> _Source document_
********************

I’ve learned recently that the biggest factor in creating frustration or anxiety for me is feeling rushed, and I’m almost always doing it to myself. Obviously there are situations in life which are under time constraints that we have no control over. But I rush myself all the time, for no reason. When I’m learning something new, I just want to know it all and master it all RIGHT NOW. So when I found myself huffing and puffing and growling at my horse like a rabid dog, my first step in getting back on track was to slooooow it down.

Everything I was trying to do, I took to a slower gait, or a lower threshold of success. We couldn’t lope a whole circle without him alternately charging with his head up or breaking down to a trot? So we did the circle at a walk, in good form. Then we did it at the trot. I couldn’t get him to do a left spin at all; he was just twisting his neck and then backing up. So I spent a ton of time undoing that. Forgetting the spin, I just pushed him forward every time he tried to take a step back in response to my cue. I literally just worked forever on getting him to walk forward. After that, I trotted him in very small circles, reinforcing that I wanted forward motion from him (ultimately where the speed will come from in the spin) and that I wanted him to cross over his legs. After awhile of tiny trot circles, I tried to use that momentum to pull him directly into a spin. It worked on the right, but I still got nothing on the left. Finally, I ended up trotting him toward the fence; when its presence forced our forward motion to stop, I immediately put on my outside leg to push his butt over toward the fence, executing a half turn. Even then, I rewarded him taking even one step the way I wanted him to.

This week I’ve ridden twice so far, and in both rides, it seems that my work has paid off.  I’m much more relaxed, because I don’t have rushed, unrealistic goals and a sneaking suspicion that I don’t know what I’m doing. Dunnie is more relaxed and seems to be willing to play with me again on my terms because I’ve extended him patience and clear communication instead of frustration. He’s back to doing things just because I’ve asked him to do them. And now I’ve incorporated a sort of graduated method of working with him in our rides. Push, fall back. We try something that’s a bit of a reach and set a low threshold for what constitutes “success” at that. Then we fall back and doing something physically easy or brainless. I make him do five-foot circles at a walk to build up his spin muscles, and then I just let him trot around without schooling him at all. He’s so much happier. And because he’s happier, he’s easier to control. And because he’s easier to control, I can have a much, much lighter touch on my aids. These last two days I have been tamping down how much I need to touch him on the reins or with my heels to get to the lowest possible amount that makes him react. Often, it’s not much. Being lighter on my aids, in turn, makes him happier. And all of that makes me happier, and on top of it, actually makes me feel like I’m finally getting somewhere.

********************

> _Questions_
A - Decide whether each statement below agrees with the piece on retraining the horse. For each one, answer yes or no and quote the words of the text that decide it.
(i) After the small trot circles, the spin worked on the right but not on the left.
(ii) The writer has ridden three times so far this week.
(iii) To build up the horse's spin muscles, the writer has him do five-foot circles at a trot.
B - Reproduce the piece on retraining the horse from "I’ve learned recently" down to "slooooow it down.".

> _Study material_
********************

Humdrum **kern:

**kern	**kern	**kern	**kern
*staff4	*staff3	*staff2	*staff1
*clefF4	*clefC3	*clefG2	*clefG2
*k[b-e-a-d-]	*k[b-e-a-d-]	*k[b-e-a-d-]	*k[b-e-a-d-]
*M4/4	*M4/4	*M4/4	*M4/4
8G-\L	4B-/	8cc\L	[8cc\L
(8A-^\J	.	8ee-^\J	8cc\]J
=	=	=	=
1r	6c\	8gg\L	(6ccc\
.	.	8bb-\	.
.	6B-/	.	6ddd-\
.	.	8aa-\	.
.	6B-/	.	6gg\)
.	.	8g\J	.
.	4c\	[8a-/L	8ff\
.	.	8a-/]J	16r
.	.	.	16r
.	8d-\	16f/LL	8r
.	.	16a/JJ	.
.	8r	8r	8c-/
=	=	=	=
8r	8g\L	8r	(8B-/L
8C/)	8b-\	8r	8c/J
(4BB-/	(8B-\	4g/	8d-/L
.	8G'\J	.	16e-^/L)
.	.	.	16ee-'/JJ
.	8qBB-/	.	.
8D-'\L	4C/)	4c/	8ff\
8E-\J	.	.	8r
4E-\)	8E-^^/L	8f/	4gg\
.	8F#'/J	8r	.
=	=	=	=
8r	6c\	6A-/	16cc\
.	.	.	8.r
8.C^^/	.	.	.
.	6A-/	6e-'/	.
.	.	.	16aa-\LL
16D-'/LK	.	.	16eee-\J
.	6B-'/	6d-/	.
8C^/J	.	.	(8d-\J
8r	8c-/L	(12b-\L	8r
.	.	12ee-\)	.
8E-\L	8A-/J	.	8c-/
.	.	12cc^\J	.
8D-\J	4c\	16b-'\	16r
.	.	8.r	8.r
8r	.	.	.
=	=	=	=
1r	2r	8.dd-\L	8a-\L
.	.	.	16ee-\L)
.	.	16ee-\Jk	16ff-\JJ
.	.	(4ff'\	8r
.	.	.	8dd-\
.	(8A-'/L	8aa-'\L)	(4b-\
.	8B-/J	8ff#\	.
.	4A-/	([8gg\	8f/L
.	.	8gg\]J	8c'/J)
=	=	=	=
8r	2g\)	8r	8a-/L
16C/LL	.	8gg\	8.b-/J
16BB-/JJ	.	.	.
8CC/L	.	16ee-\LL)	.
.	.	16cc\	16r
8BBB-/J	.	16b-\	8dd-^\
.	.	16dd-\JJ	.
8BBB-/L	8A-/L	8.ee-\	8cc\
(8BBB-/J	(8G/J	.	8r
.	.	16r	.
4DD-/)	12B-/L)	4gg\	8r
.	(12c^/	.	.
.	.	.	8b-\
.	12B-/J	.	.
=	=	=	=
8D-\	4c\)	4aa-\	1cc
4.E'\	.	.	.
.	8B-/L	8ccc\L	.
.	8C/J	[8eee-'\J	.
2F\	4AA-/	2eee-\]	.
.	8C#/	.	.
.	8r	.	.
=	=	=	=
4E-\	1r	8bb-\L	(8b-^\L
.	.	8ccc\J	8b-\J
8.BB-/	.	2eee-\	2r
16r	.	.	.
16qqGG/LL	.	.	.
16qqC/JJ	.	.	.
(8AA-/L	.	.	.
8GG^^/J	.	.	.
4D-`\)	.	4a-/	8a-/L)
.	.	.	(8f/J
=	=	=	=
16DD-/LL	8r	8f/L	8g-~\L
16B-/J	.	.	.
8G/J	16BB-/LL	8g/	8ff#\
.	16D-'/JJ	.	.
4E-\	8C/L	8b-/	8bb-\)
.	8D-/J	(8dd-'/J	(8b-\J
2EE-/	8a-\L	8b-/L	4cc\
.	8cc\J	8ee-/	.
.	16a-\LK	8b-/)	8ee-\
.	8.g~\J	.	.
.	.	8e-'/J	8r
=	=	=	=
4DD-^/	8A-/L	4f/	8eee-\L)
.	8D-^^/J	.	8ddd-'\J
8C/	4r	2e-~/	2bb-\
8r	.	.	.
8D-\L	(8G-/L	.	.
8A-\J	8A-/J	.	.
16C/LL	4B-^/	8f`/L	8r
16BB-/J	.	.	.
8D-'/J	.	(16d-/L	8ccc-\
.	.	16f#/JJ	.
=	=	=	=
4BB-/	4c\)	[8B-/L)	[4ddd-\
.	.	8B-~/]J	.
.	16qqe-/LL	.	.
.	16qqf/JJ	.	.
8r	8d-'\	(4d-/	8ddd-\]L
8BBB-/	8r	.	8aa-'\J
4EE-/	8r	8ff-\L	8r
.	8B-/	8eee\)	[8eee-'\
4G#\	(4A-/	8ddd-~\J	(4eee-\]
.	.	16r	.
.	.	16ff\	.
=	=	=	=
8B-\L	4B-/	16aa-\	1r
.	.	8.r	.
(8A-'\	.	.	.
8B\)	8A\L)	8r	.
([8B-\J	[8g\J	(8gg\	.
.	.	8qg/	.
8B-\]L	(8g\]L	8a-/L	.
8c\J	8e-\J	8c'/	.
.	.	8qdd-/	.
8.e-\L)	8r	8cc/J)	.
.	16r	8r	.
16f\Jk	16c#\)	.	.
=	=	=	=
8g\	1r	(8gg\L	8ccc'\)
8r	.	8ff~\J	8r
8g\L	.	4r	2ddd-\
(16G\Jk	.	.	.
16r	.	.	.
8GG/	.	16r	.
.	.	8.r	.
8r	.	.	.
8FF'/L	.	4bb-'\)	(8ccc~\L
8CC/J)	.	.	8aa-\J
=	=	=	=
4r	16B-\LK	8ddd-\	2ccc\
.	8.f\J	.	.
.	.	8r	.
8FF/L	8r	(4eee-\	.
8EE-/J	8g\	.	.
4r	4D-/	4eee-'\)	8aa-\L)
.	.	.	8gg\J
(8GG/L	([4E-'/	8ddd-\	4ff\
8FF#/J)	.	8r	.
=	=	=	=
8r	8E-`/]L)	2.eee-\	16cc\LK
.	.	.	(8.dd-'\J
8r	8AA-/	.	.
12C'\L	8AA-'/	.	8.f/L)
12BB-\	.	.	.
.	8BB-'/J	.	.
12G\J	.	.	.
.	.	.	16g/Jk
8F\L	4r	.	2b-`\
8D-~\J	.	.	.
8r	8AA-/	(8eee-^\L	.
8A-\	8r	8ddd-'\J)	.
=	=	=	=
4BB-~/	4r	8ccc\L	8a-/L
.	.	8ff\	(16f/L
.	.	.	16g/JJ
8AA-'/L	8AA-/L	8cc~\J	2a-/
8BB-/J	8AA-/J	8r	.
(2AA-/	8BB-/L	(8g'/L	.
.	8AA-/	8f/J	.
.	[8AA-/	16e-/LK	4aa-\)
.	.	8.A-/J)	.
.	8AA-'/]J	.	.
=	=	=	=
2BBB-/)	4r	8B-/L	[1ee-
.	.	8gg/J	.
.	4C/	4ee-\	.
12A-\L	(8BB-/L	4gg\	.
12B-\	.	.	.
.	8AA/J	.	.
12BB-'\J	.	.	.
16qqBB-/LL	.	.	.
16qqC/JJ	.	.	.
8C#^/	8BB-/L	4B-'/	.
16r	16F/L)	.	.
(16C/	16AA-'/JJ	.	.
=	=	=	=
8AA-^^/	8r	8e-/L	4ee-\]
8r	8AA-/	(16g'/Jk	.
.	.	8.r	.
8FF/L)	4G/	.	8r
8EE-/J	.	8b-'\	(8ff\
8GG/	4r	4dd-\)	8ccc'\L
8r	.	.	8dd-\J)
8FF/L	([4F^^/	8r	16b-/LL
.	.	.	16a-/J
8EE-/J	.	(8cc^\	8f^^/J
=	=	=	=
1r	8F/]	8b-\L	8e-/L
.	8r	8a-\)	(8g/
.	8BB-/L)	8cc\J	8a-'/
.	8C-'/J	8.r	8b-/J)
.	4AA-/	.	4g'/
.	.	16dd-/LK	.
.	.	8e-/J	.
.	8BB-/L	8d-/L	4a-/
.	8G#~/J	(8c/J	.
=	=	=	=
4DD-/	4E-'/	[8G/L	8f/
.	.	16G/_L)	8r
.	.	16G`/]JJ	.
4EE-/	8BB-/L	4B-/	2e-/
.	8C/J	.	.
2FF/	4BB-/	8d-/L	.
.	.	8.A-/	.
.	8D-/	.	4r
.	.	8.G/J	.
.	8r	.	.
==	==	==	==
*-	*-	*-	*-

********************

> _Responses_
A -
(i) Yes: "It worked on the right, but I still got nothing on the left."
(ii) No: "This week I’ve ridden twice so far"
(iii) No: "I make him do five-foot circles at a walk to build up his spin muscles"

B -
I’ve learned recently that the biggest factor in creating frustration or anxiety for me is feeling rushed, and I’m almost always doing it to myself. Obviously there are situations in life which are under time constraints that we have no control over. But I rush myself all the time, for no reason. When I’m learning something new, I just want to know it all and master it all RIGHT NOW. So when I found myself huffing and puffing and growling at my horse like a rabid dog, my first step in getting back on track was to slooooow it down.